Talking to Kids About Orlando Shooting, National Tragedies

Helping hands
Alan Cleaver

In the wake of the Orlando nightclub shooting, follow up reports have become commonplace on national and local media. Children may be exposed to none or many of these stories, depending on their access to media and conversations. 

Vicky Mieseler, vice president of Clinical Services for the Ozark Center, has spent the past five years working with children and parents that experienced the Joplin tornado. She says the first step for parents when talking to their children about national or local tragedies is to engage them directly.

“Children will most likely not start the conversation,” she said. “Parents should talk to their kids about the shooting and things they are seeing on TV. Silence from the parents is a negative thing and suggests the events are too horrible to speak about and that the parent isn’t handling it well either.”

Mieseler says it is also important to ask the child what they already know about the event, because you may be surprised by their answer.

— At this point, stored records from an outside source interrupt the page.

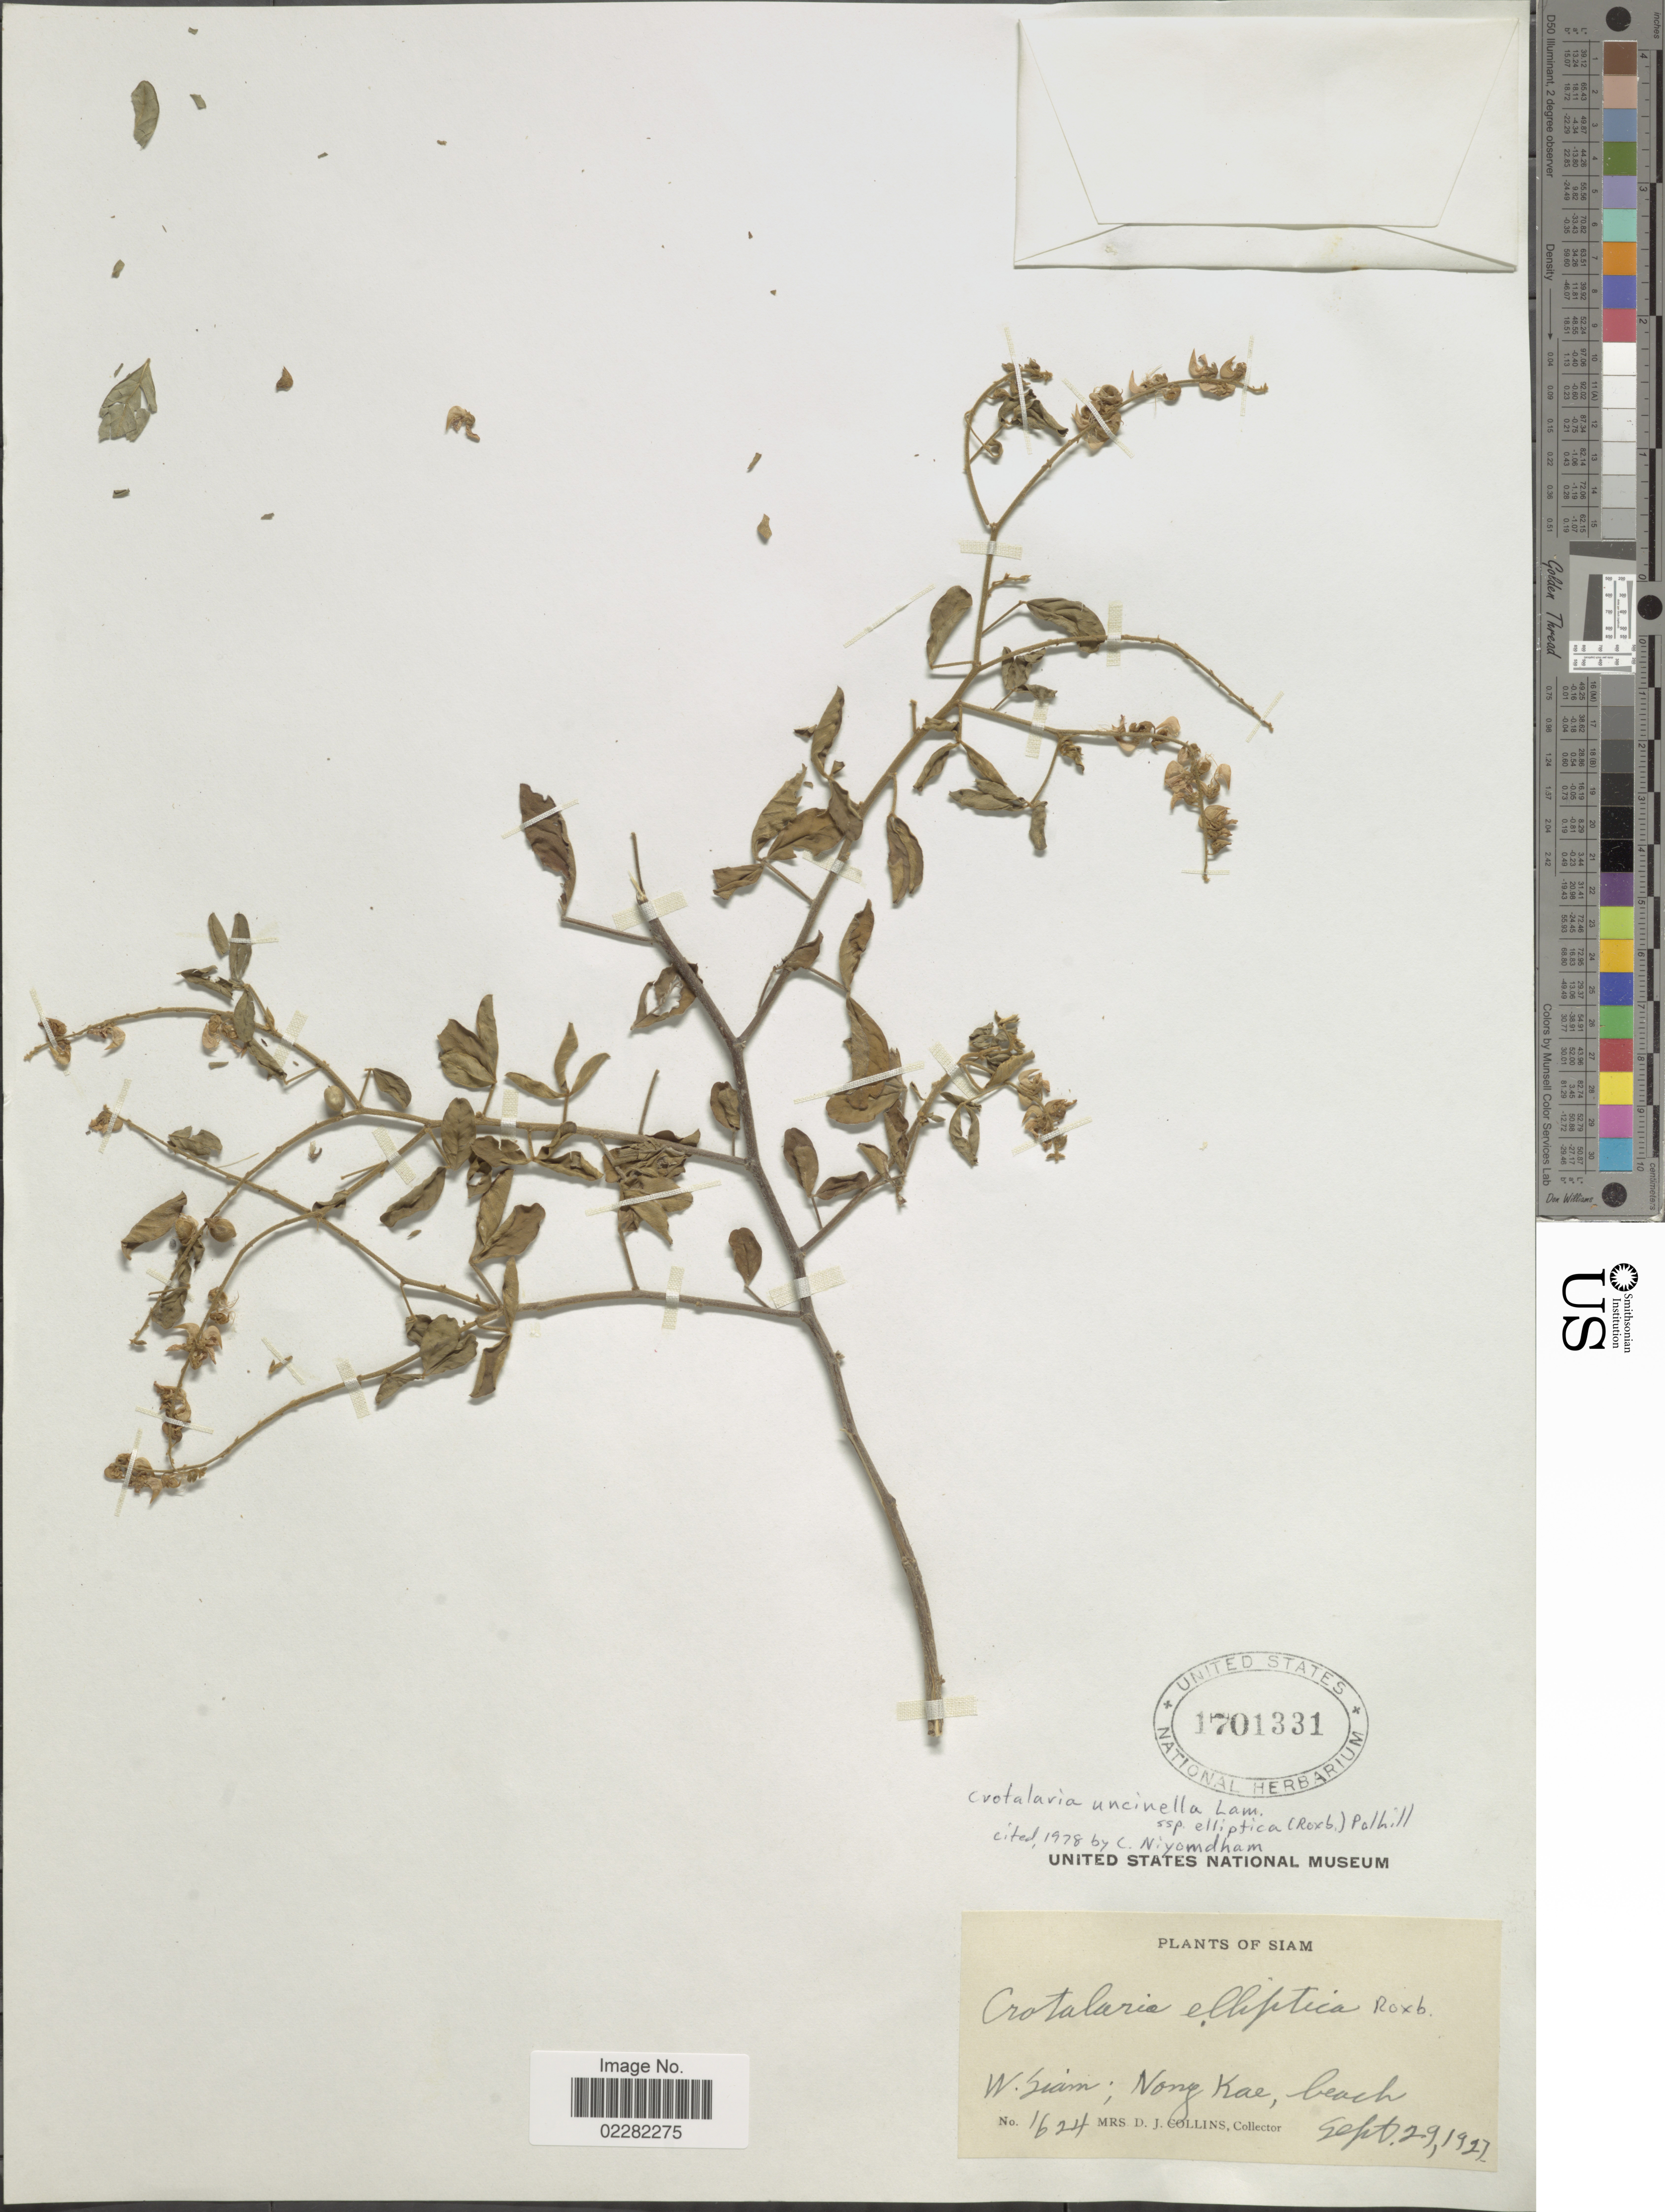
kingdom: Plantae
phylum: Tracheophyta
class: Magnoliopsida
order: Fabales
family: Fabaceae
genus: Crotalaria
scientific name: Crotalaria uncinella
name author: Lam.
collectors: Mrs. D. J. Collins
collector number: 1624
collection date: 1927-09-29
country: Thailand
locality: W. Siam, Nong Kae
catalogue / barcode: US 1701331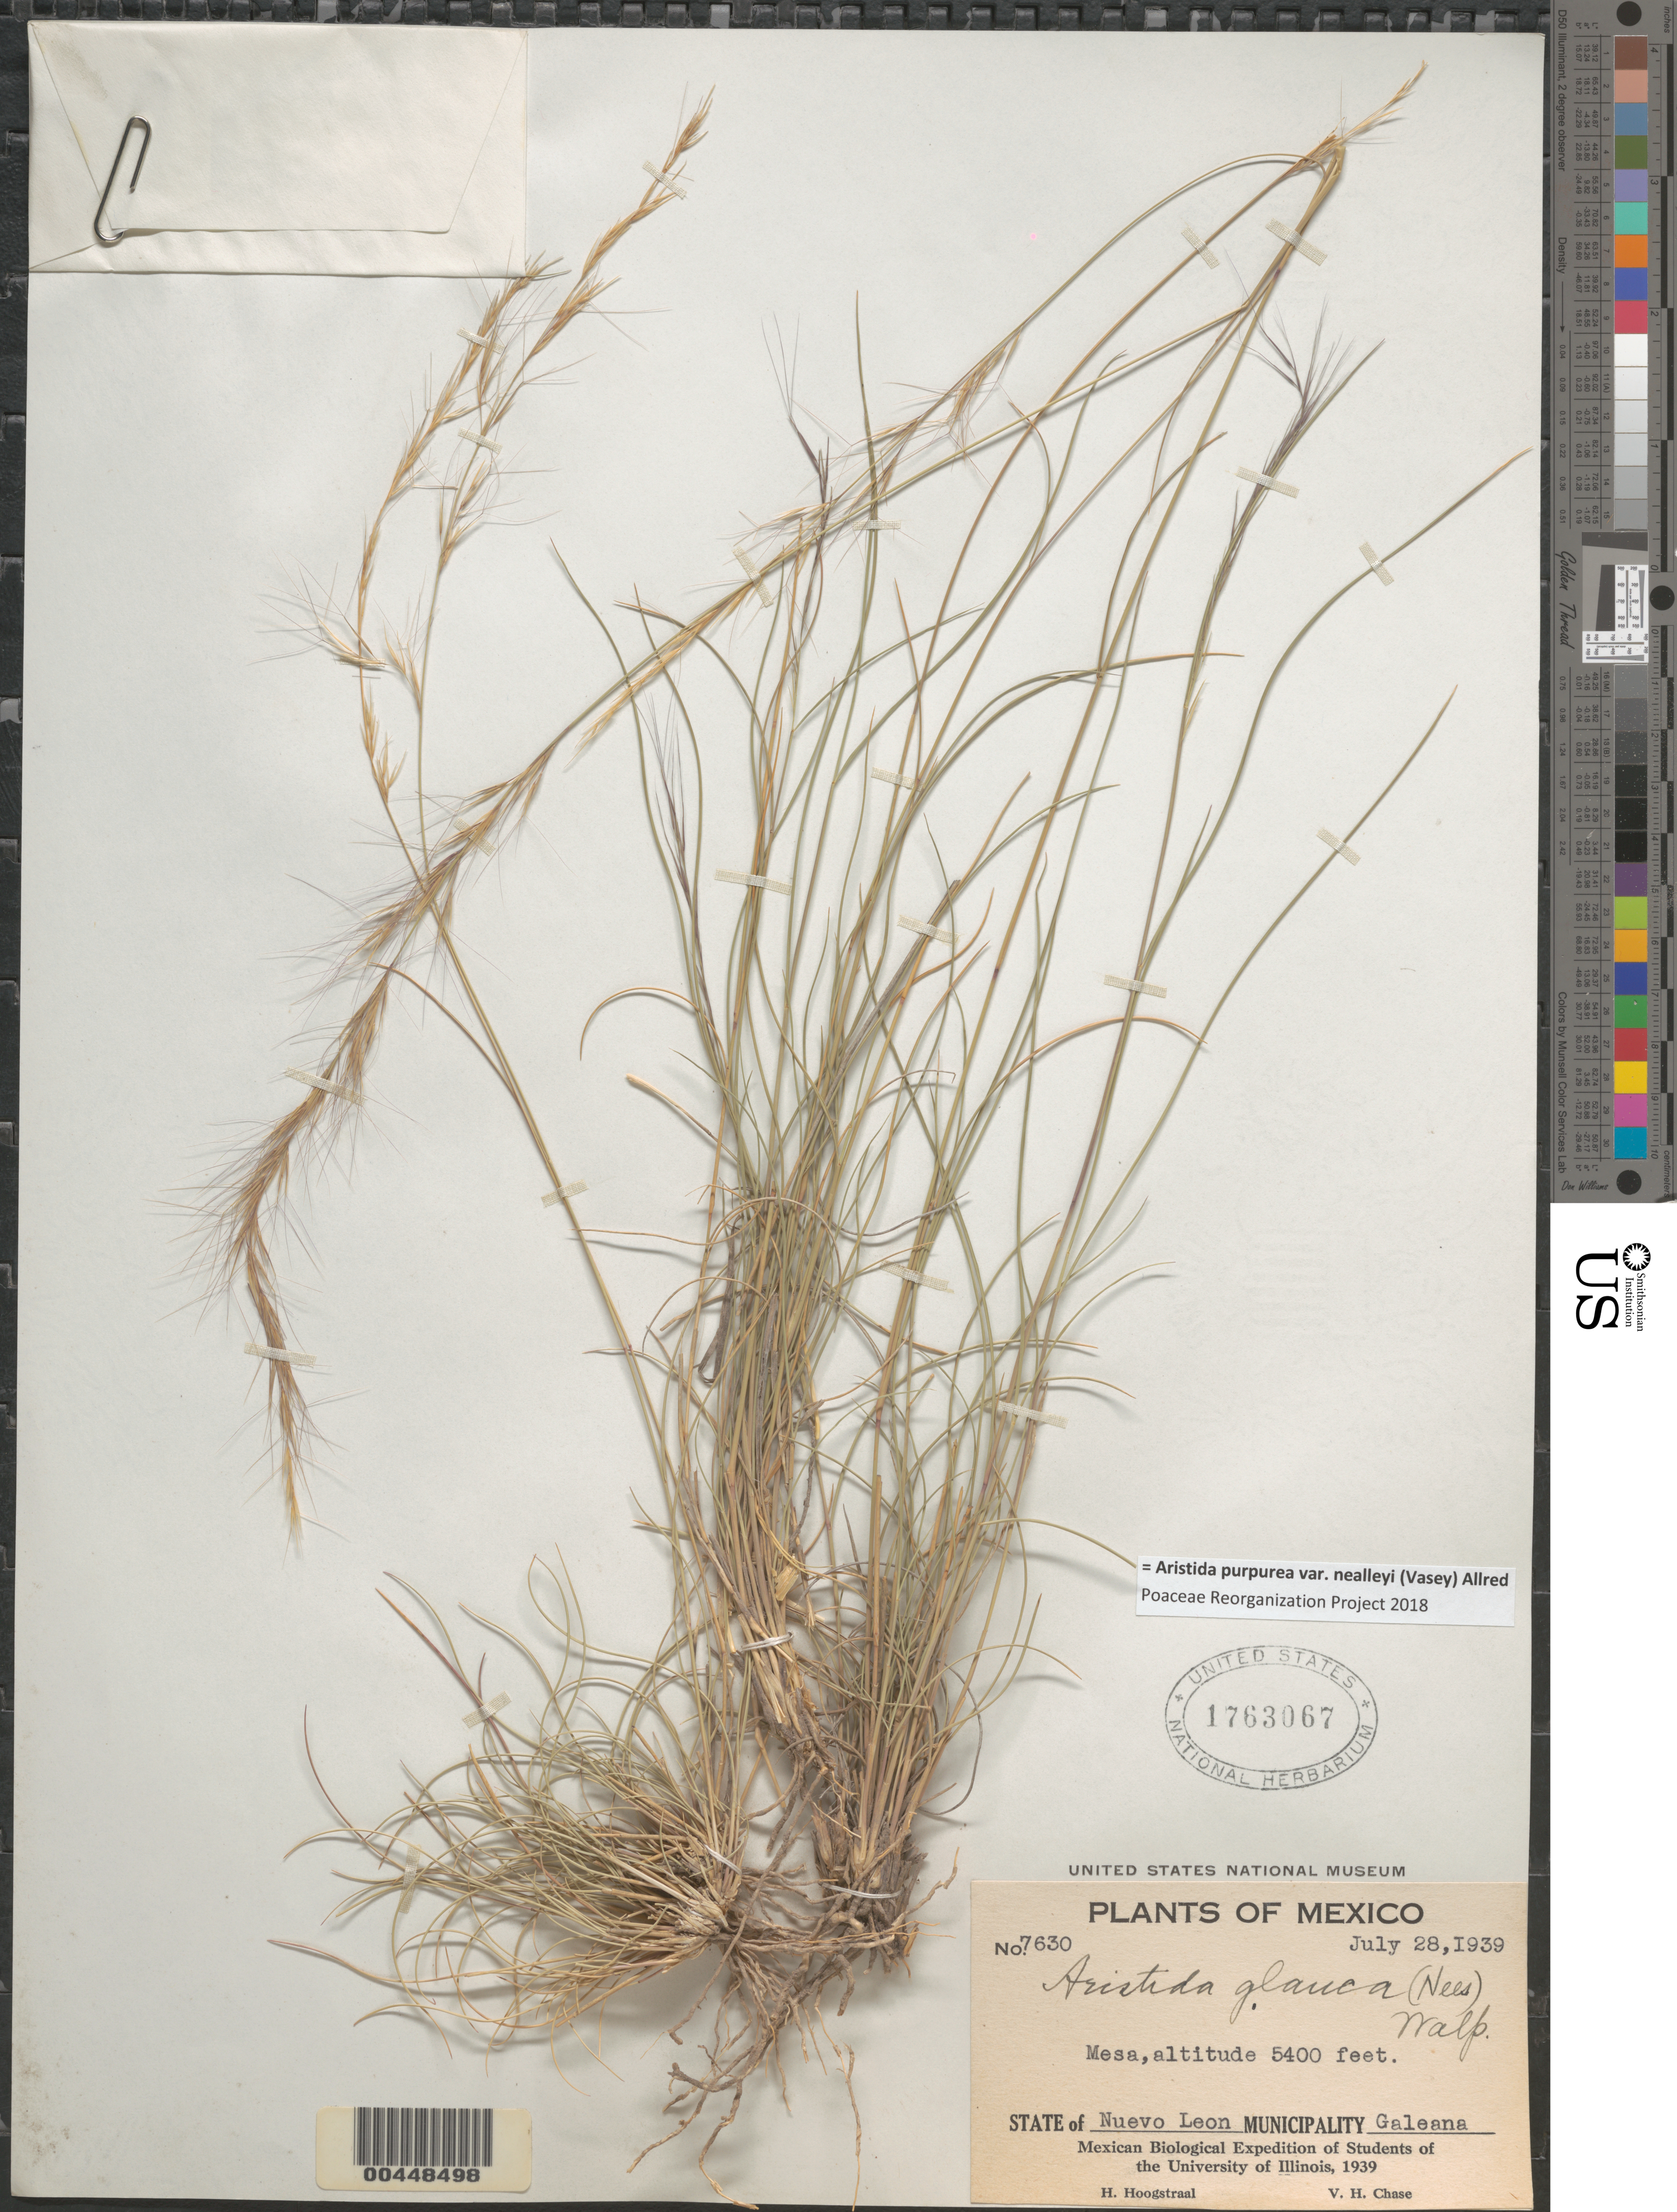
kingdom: Plantae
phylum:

She notes that children pick up information from hearing adults talk, friends, listening to TV and through social media. The next step is to gently correct any misinformation they may have consumed.

“Sometimes kids pick up stuff from school or on the playground that is either not accurate, didn’t happen or is more exaggerated,” She said. “What you want to do is take the time to give them simple, clear, age-appropriate language that tells them what really did happen.”

She also recommends that you encourage your child to ask questions and that you answer those questions as honestly as you can. This will differ among age groups, but the most important thing is to be a role model for determining how to react to these types of situations.  

According to Mieseler, it is common for kids to become anxious or fearful when national tragedies occur. For older kids, they might become irritable or defiant because they can’t explain a feeling. Middle school kids are more likely to have nightmares, sleep problems, complaints about their stomach and physical pain. And young children might experience fear of separation from a parent or guardian.

“All of these things are very normal reactions and not anything you’d necessarily need to seek treatment for,” she said.

The last step is to be patient. Mieseler said if you are truly concerned about the child’s reaction, you should contact a physician, pediatrician or mental health professional to ask if the behavior is normal.

“We always need to focus kids on the positive,” she said.

She adds that it’s important to focus on the positive, mentioning stories of people giving blood, sending thoughts and prayers, and going out of their way to support victims. Miesler says that when parents feel good or can share positive stories it is easier for their kids to feel good, too.